Elise felt something fracture inside of her.
“So how are we getting back?” Hannah asked. Her voice was soft, but it still carried over the screaming from within the chasm.
“I can jump us between dimensions,” Nathaniel said. “I just need some supplies and a few hours to cast the spell.” He sounded so restrained, like he was struggling not to show off in front of James.
“You can cross dimensions?” James asked.
Nathaniel radiated pride. “I’ve been doing it since I was seven.”
“Not intentionally,” Hannah said sharply.
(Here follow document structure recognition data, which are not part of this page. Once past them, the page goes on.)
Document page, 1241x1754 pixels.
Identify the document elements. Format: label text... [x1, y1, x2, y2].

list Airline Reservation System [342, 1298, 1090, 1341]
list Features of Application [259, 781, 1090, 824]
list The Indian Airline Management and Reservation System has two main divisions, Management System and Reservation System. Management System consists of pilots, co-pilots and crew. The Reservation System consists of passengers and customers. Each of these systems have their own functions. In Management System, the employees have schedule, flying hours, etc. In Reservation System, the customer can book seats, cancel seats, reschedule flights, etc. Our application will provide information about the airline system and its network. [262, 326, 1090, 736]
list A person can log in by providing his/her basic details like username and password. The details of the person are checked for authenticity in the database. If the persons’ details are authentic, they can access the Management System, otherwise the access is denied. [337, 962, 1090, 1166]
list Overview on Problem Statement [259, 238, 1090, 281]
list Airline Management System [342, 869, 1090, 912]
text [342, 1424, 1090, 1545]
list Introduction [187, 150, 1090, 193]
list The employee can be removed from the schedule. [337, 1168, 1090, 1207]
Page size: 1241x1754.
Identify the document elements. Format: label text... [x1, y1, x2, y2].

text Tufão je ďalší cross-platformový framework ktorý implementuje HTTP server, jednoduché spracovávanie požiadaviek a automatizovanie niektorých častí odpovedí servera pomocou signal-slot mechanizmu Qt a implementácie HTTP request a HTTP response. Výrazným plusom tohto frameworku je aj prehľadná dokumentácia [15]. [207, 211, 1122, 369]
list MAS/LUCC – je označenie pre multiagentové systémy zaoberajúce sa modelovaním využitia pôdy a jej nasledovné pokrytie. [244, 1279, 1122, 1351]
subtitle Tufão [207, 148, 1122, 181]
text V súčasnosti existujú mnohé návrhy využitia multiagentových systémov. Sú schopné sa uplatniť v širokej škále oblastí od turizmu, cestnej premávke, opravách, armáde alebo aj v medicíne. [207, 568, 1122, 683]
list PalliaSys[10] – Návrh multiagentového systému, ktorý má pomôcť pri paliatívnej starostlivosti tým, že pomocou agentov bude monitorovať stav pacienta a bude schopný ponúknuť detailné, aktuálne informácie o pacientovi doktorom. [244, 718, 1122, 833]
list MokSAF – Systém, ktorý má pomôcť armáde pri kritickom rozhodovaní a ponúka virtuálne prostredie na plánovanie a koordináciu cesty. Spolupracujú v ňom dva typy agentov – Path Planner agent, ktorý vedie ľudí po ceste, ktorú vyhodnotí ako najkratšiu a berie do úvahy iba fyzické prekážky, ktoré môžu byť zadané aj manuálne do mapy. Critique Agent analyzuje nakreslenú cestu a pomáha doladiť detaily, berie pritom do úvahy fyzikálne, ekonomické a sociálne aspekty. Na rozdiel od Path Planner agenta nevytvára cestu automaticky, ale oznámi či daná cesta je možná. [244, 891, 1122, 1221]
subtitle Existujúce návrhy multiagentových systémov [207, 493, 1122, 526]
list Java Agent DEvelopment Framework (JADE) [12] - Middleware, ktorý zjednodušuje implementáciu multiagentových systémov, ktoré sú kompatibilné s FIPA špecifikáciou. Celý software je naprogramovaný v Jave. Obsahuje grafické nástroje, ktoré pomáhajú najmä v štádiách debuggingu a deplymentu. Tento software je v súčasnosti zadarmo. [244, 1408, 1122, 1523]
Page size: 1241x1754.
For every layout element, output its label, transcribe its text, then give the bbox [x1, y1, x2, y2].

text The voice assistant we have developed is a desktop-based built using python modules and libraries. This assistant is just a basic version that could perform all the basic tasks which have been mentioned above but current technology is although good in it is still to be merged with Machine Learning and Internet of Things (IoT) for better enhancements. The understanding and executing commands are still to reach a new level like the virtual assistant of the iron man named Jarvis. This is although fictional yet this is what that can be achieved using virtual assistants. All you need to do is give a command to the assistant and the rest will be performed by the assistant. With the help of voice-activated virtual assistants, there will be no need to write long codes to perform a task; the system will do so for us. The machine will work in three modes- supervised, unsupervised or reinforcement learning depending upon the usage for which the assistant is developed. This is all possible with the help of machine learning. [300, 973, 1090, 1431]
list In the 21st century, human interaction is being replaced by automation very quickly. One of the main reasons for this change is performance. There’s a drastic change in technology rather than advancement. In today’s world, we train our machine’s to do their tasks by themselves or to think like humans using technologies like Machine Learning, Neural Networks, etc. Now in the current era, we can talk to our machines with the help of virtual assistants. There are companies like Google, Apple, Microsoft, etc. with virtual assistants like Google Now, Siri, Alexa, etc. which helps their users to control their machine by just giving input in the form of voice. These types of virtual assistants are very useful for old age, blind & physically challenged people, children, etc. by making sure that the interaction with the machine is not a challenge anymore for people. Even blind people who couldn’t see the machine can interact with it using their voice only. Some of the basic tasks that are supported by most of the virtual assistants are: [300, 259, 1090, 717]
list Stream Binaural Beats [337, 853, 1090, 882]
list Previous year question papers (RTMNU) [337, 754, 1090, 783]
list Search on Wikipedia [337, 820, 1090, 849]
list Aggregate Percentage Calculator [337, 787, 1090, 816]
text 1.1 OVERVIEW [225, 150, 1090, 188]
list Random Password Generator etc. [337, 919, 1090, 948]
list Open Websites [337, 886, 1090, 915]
“But I can do it on purpose.” He shoved another fistful of chips into his mouth and swallowed before continuing. “Elise can help me get what I need. She’s fast.”
Hannah glanced over her shoulder, and Elise pretended she wasn’t listening. “You’ve never carried four people before,” Hannah said doubtfully. “You’re strong, Nate, but you’re still learning. I just don’t know if—”
“It won’t be four people,” James said softly.
His words were quiet, but it killed the conversation instantly. Screaming, soft and melodic, drifted on a breeze.
Hannah was the first to speak again. “You’re not coming.”
“There’s a problem at the Palace. It’s desperate. Elise and I…” James hesitated. Sighed. “Someone has to get control of the Council. I’ll follow you two as soon as I can.”
“But how will you get back without me?” Nathaniel asked. All of the hope and pride had vanished from his voice.
“There’s a portal inside the Palace. As soon as we’ve gotten control again, we can pass through.”
Nathaniel sat up straighter. “I can help.”
“You can help,” James said. “You can get your mother to safety.”
The conversation may have continued, but Elise didn’t hear it. Abraxas appeared in the archway and crooked a finger at her. “Daughter,” he called.
She bit back an angry response and appeared in front of him. “What?”